Talking to your partner about what both of you need to fan the flames will give you all the logs and kindling you need to keep that fire burning bright and long. Sharing our thoughts, feelings, hopes, dreams, wants, and needs supply the fire of your relationship with oxygen, breathing life into it. Assuming you partner is a mind reader, or putting up walls to block good communication, are sure fire (pun intended) ways to neglect the fire and let it burn out. Once a fire burns out, it’s easy to look over the smoldering aftermath and blame it on bad logs or wet leaves, when in reality a little more oxygen flow to the flame could have kept it burning. Communicating isn’t always easy for everyone – but even that is something that needs to be communicated. This way partners can practice patience and openness, and the relationship can continue to progress forward rather than stalling in a place of frustration.
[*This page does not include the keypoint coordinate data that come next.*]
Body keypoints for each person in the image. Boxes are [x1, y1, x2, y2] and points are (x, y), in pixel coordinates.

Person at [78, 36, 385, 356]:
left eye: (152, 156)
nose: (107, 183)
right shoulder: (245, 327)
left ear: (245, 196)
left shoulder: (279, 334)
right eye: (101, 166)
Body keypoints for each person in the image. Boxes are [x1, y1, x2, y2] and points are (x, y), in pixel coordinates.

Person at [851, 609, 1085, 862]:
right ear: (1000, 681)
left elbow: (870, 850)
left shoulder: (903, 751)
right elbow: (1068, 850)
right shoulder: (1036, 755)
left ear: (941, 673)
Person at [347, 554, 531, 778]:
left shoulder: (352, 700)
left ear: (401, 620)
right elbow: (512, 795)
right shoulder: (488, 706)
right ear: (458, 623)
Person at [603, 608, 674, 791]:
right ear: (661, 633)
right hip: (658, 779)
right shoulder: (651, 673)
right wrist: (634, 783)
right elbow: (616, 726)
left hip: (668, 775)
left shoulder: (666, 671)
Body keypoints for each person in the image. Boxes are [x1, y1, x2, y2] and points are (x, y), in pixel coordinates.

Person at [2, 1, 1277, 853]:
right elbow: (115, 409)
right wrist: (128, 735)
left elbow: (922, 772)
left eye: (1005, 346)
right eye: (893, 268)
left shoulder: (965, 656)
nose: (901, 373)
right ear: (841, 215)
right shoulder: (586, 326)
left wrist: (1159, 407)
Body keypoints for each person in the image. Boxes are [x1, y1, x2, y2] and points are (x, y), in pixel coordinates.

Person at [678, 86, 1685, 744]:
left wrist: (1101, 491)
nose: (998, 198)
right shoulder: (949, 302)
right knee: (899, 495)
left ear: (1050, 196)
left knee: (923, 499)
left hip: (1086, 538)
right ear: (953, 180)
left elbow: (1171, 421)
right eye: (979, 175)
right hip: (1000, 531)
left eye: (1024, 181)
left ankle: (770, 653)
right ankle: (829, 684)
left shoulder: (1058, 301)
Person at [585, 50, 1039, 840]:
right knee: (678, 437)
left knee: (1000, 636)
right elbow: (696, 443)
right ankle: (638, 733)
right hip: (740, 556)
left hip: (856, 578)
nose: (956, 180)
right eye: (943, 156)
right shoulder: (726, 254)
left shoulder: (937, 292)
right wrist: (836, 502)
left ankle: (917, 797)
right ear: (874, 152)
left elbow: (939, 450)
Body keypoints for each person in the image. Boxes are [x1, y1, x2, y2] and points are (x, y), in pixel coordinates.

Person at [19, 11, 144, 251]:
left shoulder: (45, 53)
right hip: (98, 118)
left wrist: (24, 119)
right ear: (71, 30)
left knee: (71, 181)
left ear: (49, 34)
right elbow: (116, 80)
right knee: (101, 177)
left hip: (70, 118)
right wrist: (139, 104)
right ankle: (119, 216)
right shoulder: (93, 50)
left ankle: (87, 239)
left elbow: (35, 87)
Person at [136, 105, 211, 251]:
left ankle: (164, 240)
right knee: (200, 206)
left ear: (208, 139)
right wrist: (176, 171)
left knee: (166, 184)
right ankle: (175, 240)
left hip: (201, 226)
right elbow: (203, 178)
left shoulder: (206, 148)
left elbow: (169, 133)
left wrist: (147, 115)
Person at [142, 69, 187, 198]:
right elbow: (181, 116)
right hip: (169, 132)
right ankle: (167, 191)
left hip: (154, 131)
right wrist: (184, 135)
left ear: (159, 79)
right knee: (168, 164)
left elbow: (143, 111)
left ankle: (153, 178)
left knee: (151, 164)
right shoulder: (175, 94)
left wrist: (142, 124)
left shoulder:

And communicating isn’t just about the words. Think about the last time you head a story around the camp fire. What really stuck with you? Was it the exact way that the tale was worded? Or was it the creepy timbre of the storyteller’s voice, the faces and gestures made to convey the actions taking place in the story, and the flashlight used to highlight and focus the listeners on the storyteller? Odds are you remember a great deal more about the latter than the former. Non-verbals are an incredibly important piece to the communication puzzle when it comes to any relationship. Keep in mind your tone of voice, your stance when talking, and how well you are listening when communicating with your partner. Only healthy communication will keep the supply of oxygen to the fire steady and constant.

A well-built relationship delivers so many positive things into your life, just like a well-built fire – but you need to be willing to take the time to care for it, to tend to it, otherwise it will flicker out.

Now, this isn’t all to say that your relationship should feel like a chore – quite the opposite in fact. Have you ever built a camp fire? Worked out your favorite way to position the logs, prodded at the fire while it burned to keep the logs catching? While it takes time and patience, there is a strong sense of purpose in the task at hand. And when the warmth surrounds you, you aren’t thinking back about what an inconvenience it was to build, you are just there, in that moment, enjoying what you created.

Imagine that same sense of accomplishment being shared with the person you love more than anyone as you are enjoying the warmth of the relationship you have built together.

Think about these insights and, if you choose, do share them with that special person so that they spread like wildfire (if you’re actually out there camping, do make sure you don’t get too carried away and forget to extinguish those “not-so-noticeable” remaining embers!).